[Task directions]
Search the records for the word "name". Copy every line where it appears.

[Items listed in a dataset]

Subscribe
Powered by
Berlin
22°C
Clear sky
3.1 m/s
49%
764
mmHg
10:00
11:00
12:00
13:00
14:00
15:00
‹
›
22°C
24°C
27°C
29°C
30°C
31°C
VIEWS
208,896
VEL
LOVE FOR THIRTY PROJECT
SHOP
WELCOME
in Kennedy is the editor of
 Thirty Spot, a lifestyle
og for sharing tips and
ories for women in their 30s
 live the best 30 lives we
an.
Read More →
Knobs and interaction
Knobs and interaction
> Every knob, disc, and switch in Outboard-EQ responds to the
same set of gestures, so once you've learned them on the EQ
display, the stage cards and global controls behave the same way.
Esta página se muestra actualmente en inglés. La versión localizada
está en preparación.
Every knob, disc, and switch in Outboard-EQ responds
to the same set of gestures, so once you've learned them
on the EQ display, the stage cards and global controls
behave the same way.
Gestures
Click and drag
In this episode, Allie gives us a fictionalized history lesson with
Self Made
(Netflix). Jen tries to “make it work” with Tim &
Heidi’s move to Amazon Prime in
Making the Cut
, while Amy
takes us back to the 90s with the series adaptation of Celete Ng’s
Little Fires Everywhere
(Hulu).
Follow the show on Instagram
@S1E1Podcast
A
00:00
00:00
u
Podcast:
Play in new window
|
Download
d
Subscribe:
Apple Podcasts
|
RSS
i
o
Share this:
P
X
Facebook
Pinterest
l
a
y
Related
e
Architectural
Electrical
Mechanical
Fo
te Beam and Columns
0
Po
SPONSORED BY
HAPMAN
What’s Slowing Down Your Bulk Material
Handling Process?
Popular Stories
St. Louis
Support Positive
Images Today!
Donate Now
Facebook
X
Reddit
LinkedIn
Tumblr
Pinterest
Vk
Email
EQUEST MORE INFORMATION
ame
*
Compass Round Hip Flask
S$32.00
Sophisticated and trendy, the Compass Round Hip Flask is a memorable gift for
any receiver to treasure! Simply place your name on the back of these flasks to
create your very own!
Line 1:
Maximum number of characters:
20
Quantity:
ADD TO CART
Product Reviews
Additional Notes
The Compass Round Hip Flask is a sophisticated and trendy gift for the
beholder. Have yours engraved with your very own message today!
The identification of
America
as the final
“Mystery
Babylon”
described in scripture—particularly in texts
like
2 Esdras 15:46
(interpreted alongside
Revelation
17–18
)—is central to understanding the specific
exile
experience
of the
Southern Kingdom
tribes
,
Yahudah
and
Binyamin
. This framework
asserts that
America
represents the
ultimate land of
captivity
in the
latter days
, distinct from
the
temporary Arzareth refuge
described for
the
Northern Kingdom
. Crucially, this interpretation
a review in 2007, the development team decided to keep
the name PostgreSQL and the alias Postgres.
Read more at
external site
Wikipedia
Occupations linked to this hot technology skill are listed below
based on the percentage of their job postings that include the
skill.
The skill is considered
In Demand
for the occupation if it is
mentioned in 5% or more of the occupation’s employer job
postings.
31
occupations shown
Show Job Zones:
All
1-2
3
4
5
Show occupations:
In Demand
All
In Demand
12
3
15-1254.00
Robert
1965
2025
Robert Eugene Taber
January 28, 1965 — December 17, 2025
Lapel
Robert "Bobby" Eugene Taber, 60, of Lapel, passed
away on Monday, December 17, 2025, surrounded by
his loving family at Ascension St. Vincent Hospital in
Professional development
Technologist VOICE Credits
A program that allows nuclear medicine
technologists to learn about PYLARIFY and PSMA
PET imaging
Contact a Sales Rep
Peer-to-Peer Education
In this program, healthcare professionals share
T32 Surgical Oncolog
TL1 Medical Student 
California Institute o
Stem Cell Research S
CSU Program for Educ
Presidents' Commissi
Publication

[Completed exercise]
any receiver to treasure! Simply place your name on the back of these flasks to
the name PostgreSQL and the alias Postgres.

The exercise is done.